The New Democrats maintain that the legislation was never intended to capture the many B.C. companies and associations that complained about it.

Rather it was targeted at Facebook owner Meta and other social media companies and the online harm done to young people. A prime example was the suicide of a Prince George youth who was trapped by an online predator.

Still, there was nothing in the wording of Bill 12, the Public Health Accountability and Cost Recovery Act, to indicate its application would be confined to social media companies or their impact on young people.

Eby even admitted that the law could also be used to recover costs associated with vaping products and energy drinks.

Some critics wondered if the bill’s broad-based concept of harms and risks could be used to prosecute the liquor board or the dispensers of safer-supply drugs, products with proven harms greater than any sugary drink.

Perhaps thinking along those lines, the government specifically exempted itself from prosecution under the Act.

This week’s announcement came as a surprise. As recently as Monday, Attorney General Niki Sharma told reporters the government had no intention of putting the bill on hold.

Tuesday, she justified her evasion by saying the talks with the social media companies were intense and confidential.

She said the pause was conditional on Meta and the other companies delivering a quick response to government concerns.

“British Columbians expect us to take action on online safety,” she told reporters. “What I’ll be looking for at this table is quick and immediate action to get to that better, safety online.”

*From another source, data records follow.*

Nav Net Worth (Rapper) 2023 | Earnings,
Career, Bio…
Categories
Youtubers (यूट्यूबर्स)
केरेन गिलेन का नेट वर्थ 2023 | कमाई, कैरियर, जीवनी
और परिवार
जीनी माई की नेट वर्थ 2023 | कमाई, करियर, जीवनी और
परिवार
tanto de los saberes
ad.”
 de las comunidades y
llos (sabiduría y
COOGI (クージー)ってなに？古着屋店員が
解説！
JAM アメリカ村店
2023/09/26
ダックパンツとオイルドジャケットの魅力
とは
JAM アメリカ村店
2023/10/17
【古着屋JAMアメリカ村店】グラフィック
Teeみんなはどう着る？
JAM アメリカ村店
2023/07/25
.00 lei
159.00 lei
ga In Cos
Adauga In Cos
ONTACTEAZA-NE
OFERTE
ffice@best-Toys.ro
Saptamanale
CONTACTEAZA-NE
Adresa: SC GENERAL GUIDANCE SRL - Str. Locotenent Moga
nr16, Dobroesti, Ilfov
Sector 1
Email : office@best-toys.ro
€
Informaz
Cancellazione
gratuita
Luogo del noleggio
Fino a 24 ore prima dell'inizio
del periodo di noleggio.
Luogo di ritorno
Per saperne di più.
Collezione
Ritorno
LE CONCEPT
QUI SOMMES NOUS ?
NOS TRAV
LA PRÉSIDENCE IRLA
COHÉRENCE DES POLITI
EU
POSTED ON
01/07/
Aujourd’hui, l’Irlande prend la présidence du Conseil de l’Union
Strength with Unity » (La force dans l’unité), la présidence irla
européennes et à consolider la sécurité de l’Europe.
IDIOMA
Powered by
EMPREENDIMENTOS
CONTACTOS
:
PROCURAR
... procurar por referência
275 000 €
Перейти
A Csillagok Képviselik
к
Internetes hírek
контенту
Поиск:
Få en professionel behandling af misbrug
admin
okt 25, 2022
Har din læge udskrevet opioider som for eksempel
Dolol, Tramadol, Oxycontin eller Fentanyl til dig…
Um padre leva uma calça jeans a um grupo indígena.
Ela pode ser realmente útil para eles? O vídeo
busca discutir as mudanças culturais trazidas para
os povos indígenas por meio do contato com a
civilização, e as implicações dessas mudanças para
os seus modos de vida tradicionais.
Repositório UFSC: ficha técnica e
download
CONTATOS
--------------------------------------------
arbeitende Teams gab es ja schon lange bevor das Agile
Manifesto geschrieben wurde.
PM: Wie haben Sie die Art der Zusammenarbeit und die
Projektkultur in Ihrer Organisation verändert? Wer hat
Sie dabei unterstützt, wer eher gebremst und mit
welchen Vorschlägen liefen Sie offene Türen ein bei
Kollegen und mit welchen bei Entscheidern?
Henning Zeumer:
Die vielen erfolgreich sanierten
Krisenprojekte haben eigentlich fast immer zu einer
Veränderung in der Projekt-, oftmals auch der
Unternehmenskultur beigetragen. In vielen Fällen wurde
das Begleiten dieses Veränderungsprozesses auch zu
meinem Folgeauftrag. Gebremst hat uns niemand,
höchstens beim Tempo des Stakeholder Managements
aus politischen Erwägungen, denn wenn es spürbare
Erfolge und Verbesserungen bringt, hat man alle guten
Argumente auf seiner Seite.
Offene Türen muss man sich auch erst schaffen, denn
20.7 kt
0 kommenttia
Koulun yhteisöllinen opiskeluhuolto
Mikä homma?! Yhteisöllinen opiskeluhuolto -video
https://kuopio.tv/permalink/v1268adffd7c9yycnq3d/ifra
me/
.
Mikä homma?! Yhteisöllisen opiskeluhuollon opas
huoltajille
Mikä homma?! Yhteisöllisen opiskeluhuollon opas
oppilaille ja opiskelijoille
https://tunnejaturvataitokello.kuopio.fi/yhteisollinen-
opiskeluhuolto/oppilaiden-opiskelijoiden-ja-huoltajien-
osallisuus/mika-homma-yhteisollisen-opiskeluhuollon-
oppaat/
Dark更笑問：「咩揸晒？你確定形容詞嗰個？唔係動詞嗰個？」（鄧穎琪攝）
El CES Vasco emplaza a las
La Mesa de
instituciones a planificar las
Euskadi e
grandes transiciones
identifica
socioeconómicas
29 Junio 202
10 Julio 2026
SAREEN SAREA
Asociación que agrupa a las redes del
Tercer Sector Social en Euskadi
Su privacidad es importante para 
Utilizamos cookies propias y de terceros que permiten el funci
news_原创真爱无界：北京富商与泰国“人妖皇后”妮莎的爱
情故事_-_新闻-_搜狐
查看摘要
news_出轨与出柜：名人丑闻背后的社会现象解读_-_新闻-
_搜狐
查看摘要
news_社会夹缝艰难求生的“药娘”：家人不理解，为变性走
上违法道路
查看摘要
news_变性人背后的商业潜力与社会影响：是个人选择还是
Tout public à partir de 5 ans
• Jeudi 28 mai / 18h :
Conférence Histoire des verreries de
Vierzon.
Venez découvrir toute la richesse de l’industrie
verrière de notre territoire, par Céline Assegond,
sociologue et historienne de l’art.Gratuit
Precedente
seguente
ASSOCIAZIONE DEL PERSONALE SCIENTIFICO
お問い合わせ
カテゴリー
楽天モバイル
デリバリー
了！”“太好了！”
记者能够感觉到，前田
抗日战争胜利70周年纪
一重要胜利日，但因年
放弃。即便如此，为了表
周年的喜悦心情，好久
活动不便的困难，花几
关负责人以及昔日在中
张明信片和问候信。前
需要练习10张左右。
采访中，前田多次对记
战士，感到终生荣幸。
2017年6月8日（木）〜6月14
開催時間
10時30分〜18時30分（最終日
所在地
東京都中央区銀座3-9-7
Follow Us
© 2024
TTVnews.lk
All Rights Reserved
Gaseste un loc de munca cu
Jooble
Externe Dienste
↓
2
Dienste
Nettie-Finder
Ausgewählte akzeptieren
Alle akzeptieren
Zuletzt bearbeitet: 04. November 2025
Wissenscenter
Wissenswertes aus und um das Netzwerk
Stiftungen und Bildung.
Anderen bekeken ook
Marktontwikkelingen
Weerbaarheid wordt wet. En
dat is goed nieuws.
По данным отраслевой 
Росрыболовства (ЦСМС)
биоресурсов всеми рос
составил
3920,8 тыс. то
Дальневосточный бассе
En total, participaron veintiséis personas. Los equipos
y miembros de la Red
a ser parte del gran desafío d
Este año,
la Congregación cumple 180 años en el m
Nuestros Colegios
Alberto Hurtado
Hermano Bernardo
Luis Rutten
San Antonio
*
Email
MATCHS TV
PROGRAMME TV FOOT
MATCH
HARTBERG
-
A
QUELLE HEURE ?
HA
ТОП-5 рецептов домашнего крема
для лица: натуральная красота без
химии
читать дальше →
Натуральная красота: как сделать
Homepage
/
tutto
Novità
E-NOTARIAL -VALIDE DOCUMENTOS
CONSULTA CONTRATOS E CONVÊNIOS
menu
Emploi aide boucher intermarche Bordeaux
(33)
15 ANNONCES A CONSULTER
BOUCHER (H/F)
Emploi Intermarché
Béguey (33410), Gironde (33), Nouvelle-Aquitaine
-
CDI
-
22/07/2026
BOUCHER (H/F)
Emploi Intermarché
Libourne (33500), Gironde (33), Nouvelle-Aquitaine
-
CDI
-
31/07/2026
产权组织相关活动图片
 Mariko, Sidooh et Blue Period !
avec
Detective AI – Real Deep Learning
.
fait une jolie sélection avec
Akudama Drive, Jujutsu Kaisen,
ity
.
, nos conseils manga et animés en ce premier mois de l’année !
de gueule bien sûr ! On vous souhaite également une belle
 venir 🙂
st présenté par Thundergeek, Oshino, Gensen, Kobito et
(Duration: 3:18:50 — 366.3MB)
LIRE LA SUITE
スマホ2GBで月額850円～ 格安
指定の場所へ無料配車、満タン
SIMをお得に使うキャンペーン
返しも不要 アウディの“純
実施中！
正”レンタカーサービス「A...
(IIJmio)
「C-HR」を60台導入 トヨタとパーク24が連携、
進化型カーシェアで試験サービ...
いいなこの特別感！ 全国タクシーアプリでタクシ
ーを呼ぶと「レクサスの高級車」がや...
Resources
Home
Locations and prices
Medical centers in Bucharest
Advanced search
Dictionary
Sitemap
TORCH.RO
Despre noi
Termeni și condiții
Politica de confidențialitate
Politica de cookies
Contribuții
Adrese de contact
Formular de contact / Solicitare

A prime goal is addressing online harassment and “the online mental health and anxiety that’s rising in young people,” she said

“I’m going to be watching along with the premier as to whether or not we do get real action on changes for young people right away,” said the attorney general.

“I want to sit down with these companies look at them face to face and see what they can do immediately to improve the outcomes for British Columbians.”

Meta has already committed to rectifying Eby’s concern that it should relay urgent news about wildfires, flood and other disasters in B.C. Last year, those were blocked, collateral damage in the company’s hardball dispute with the federal government over linking to news stories from Canadian media companies.

Eby says he was very skeptical about the initial contact from the companies. Now he sees Meta’s willingness to deliver emergency information as a “major step” and he’s prepared to give talks the benefit of the doubt.

Not long ago he was scoring political points off the social media companies in the harshest terms.

“The billionaires who run them resist accountability, resist any suggestion that they have responsibility for the harms that they are causing,” said the premier on March 14, the day Bill 12 was introduced.

“The message to these big, faceless companies is, you will be held accountable in B.C. for the harm that you cause to people.”

Given those characterizations, perhaps the big, faceless billionaires will simply direct their negotiating team to play for time until the legislation adjourns as scheduled on May 16.

“The legislation is not being pulled and we’re not backtracking,” said Sharma. “We can always come back and bring legislation back.”

The government could schedule a quick makeup session of the legislature in late May or June or even in early September, before the house is dissolved for the four-week campaign leading up to the scheduled election day, Oct. 19.

More likely, if the New Democrats feel doublecrossed, they could go back to war with the faceless billionaires with a view to re-enacting Bill 12 after a hoped-for election victory.

Even if the New Democrats get some satisfaction from the social media companies in the short term, they have also framed Bill 12 as a way to force the marketers of risky products to help cover the cost of health care and other services.

They probably mean it when they say Bill 12 is only paused, not permanently consigned to the trash heap.